Last month a Sacramento judge ruled in favor of the county developing a transit center after a lengthy legal battle regarding the proposed center’s impact on the environment and surrounding community.
However, Tahoe Tavern and Tahoe Shores homeowners filed an appeal on general grounds Tuesday, said attorney Rick Crabtree, who was hired by Placer County to defend against the lawsuit.
The appeal is now headed to the Ninth Circuit Court of Appeal and does not prevent Placer County from planning and constructing the transit center.
“We’re hoping that the trial court’s decision is affirmed by the court of appeal. And, frankly, we believe it will be. It was a well-reasoned decision by a very well-respected judge,” Crabtree said.

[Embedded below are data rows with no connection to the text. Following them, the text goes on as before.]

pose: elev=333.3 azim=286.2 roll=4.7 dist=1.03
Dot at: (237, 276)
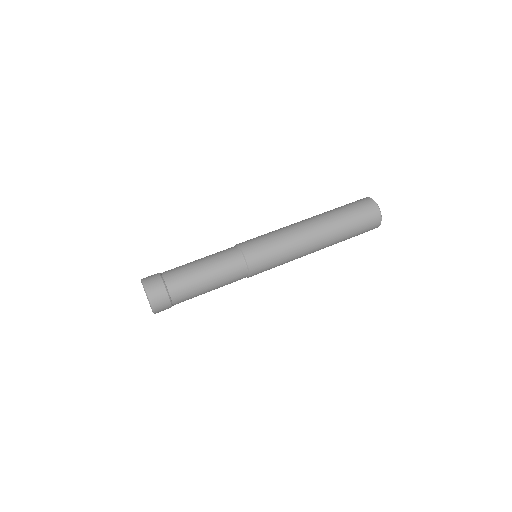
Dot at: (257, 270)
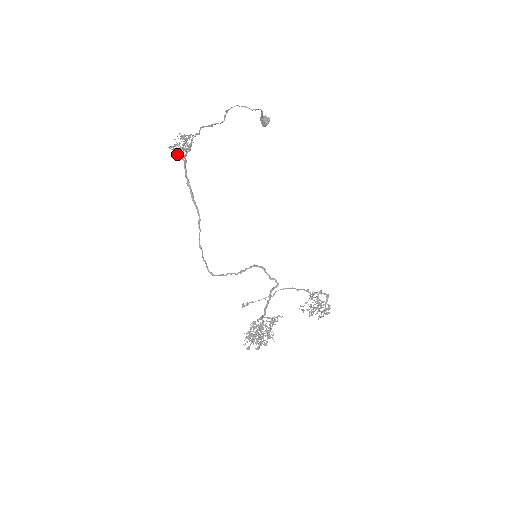
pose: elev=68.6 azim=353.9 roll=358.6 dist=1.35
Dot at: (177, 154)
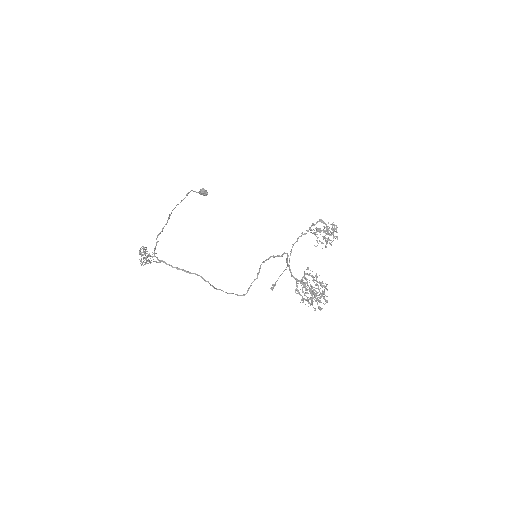
Dot at: (150, 263)
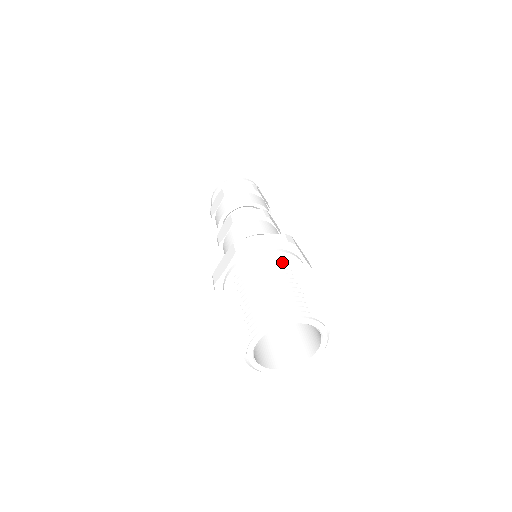
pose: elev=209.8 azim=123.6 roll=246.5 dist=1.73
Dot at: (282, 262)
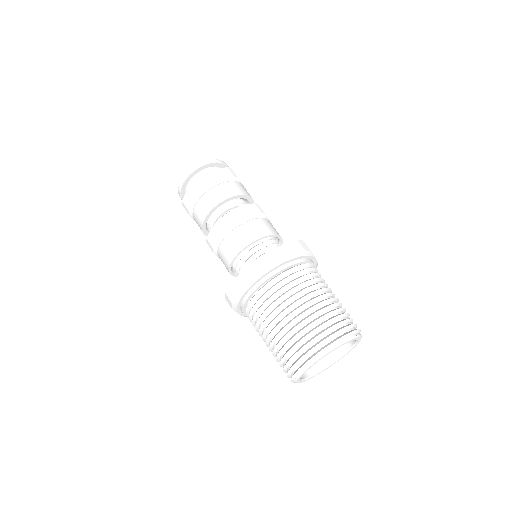
Dot at: (306, 275)
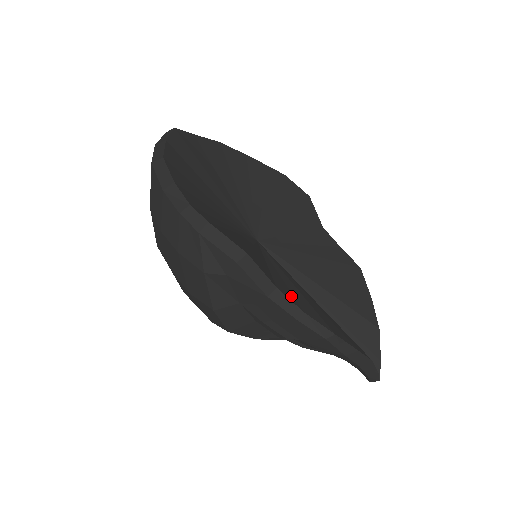
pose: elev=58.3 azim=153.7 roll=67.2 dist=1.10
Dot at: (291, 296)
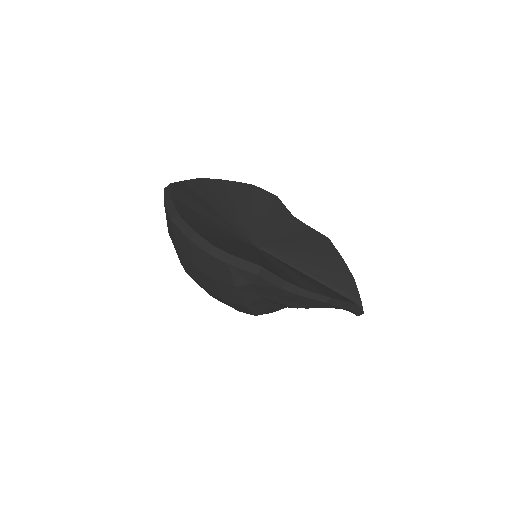
Dot at: (295, 282)
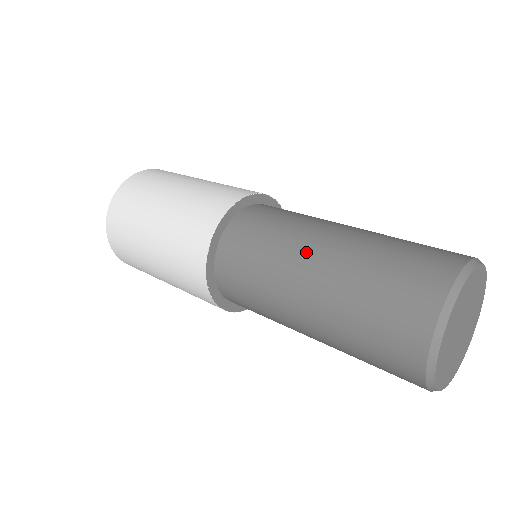
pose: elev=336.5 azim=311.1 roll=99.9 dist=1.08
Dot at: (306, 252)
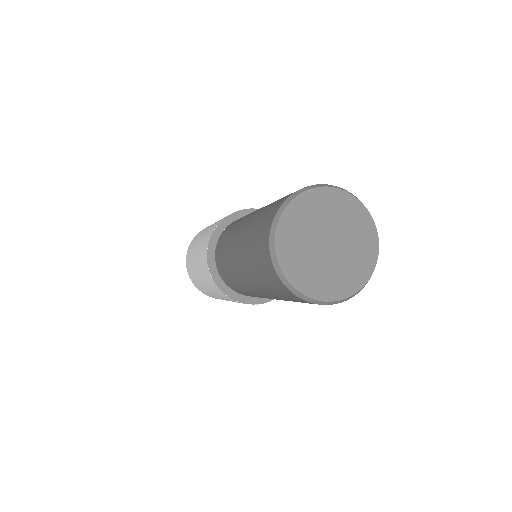
Dot at: (253, 212)
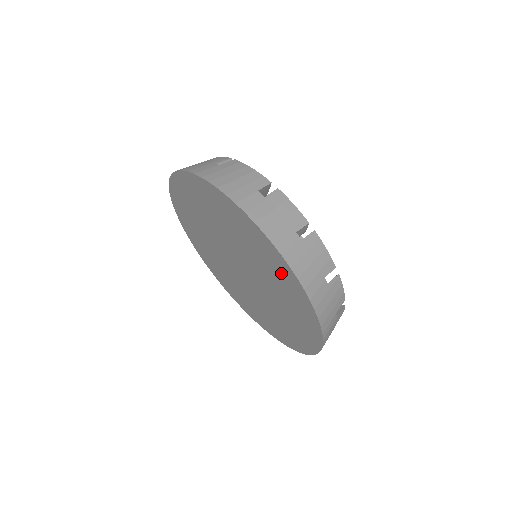
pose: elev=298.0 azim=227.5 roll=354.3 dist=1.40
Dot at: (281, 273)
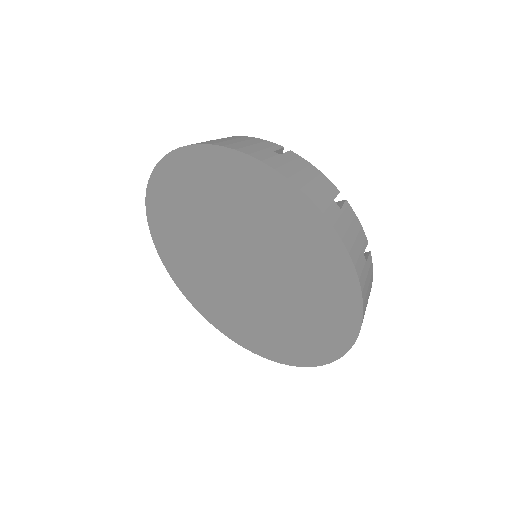
Dot at: (334, 293)
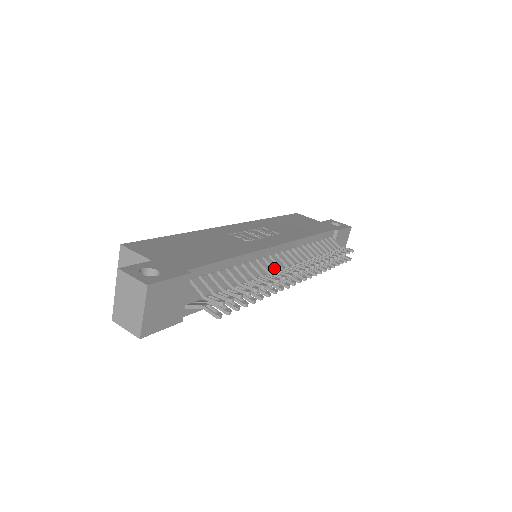
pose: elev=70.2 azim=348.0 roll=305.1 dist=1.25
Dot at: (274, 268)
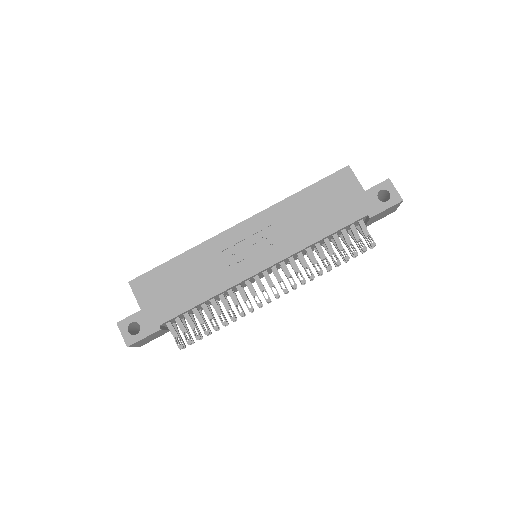
Dot at: (251, 293)
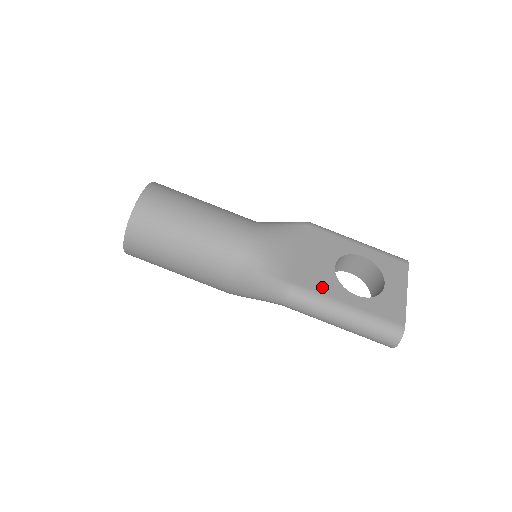
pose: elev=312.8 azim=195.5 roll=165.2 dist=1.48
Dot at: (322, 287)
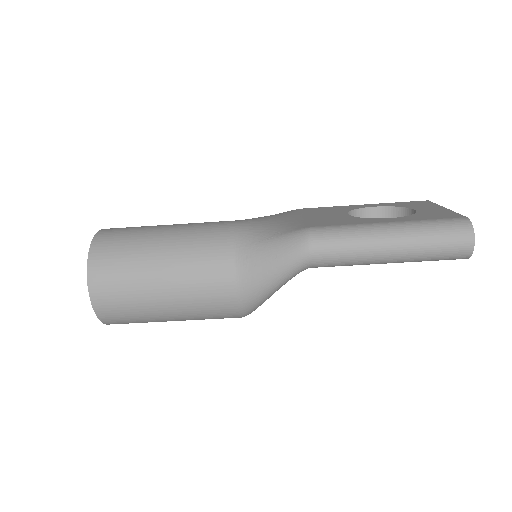
Dot at: (344, 222)
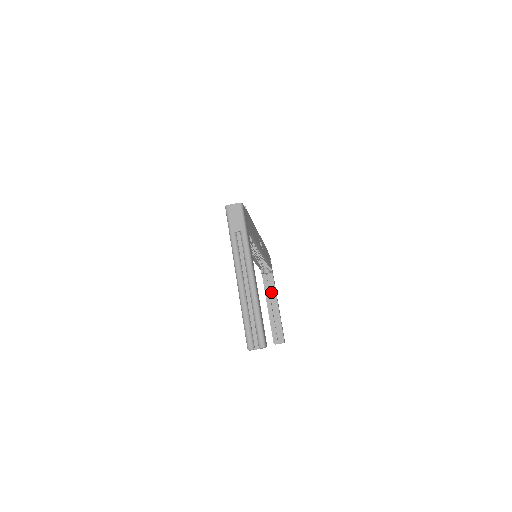
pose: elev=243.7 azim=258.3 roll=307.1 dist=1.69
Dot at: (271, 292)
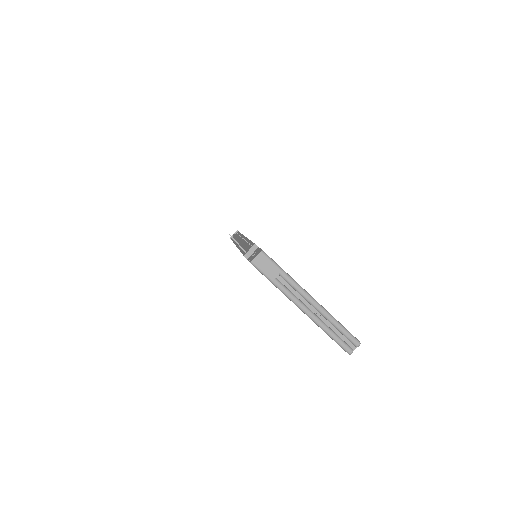
Dot at: occluded
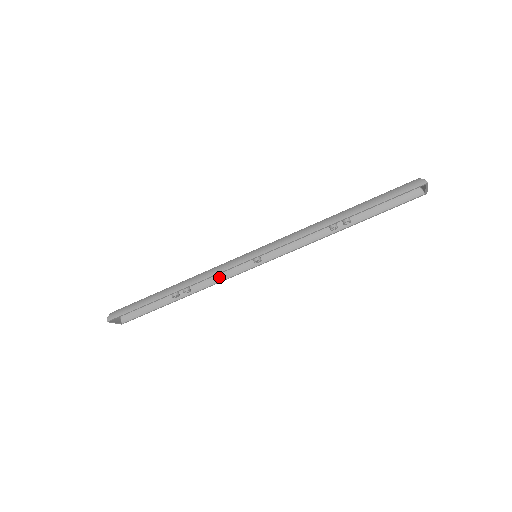
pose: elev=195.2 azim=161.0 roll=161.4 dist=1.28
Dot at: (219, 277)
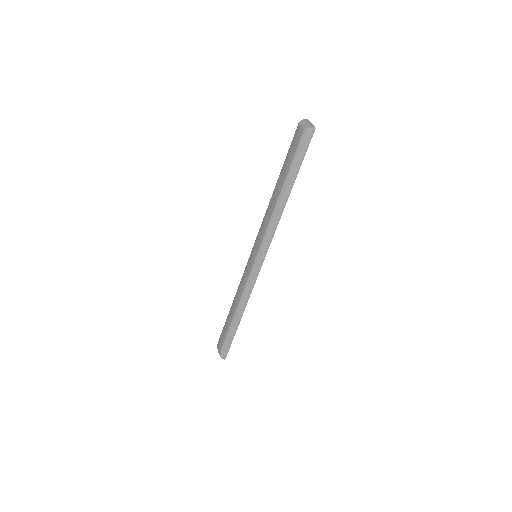
Dot at: occluded
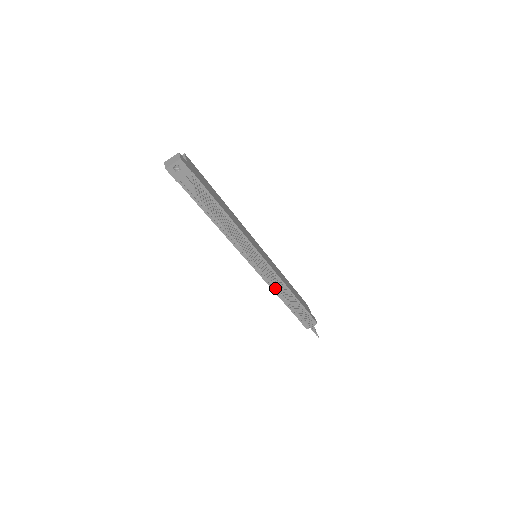
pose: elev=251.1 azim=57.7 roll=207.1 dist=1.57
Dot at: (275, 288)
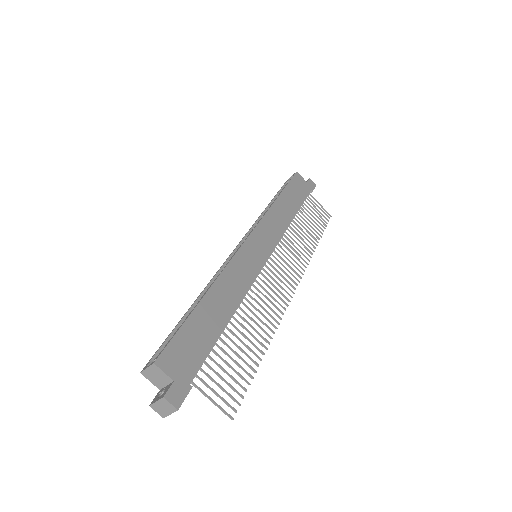
Dot at: occluded
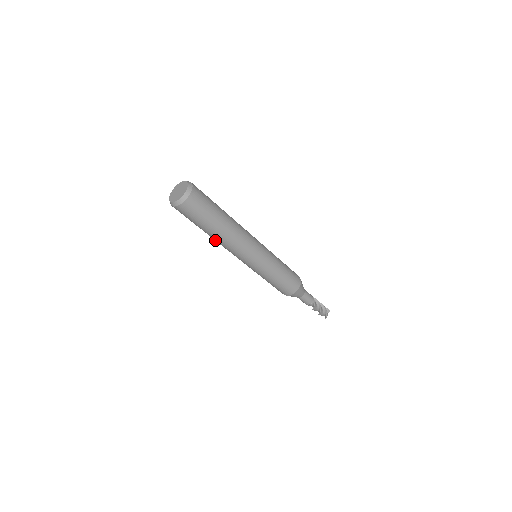
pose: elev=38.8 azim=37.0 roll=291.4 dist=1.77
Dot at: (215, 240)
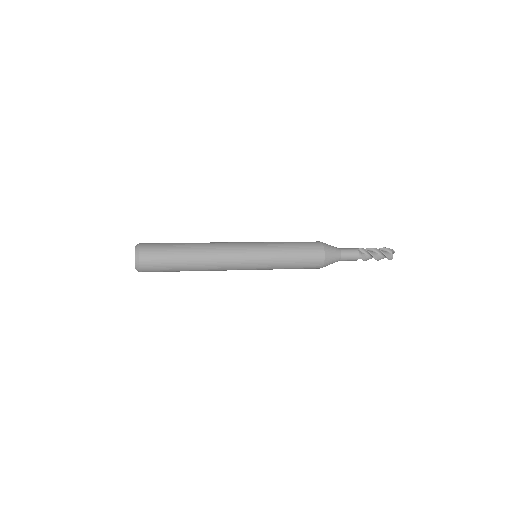
Dot at: occluded
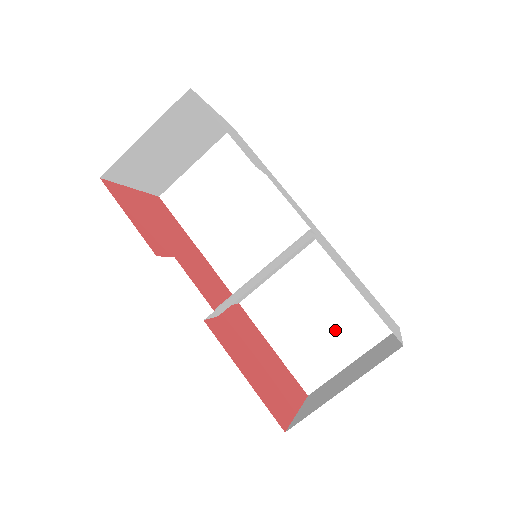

Despite the litigation, Placer County is moving forward with plans to build the transit center and San Francisco-based architecture firm WRNS Studio has already completed preliminary designs.
“How light can we make this structure?” said Jeff Warner, WRNS architect and partner, regarding the “floating” concept of the transit center.
It will encompass about 2.5 acres of the 64-acre recreational park located off Highway 89 and include 130 parking places, room for up to six buses, bike lockers, benches, enclosed office space and public restrooms.
Natural materials like cedar and granite will be considered for the project.
Architects are working to decrease paving and preserve as many existing trees as possible to minimize the impact in developing the shelter. The design must consider pedestrians, bicyclists, cars and buses, the architects said.
“We tried to create as compact and efficient of structure to coordinate all that,” said WRNS Studio architect and partner Wright Sherman.
The architecture firm should complete 50 percent of the design phase by early fall, said Brian Stewart, Placer County Public Works senior civil engineer.
The project will be funded by myriad sources including local, state and federal grants and agencies, but estimates for the total cost of the project will have to wait.
“We’re in the infancy of getting our funding package put together for the transit center,” said Placer County Deputy Director of Public Works Peter Kraatz. “I would hope that when we go to NTRAC next Thursday, we’re hoping our consultant will have something to report to a larger group ” an idea on cost ” but it’s hard for me to say right now.”
Placer County plans to finalize funding for the project over the next two years and begin construction in 2009, Kraatz said.
Both the county and WRNS Studio will come back to the public at the North Tahoe Regional Advisory Council meeting on June 14 and for a public workshop at the board room of Tahoe City Public Utility District on June 26.
Larger-scale models and renderings will be available at the meetings, WRNS Studio architects said.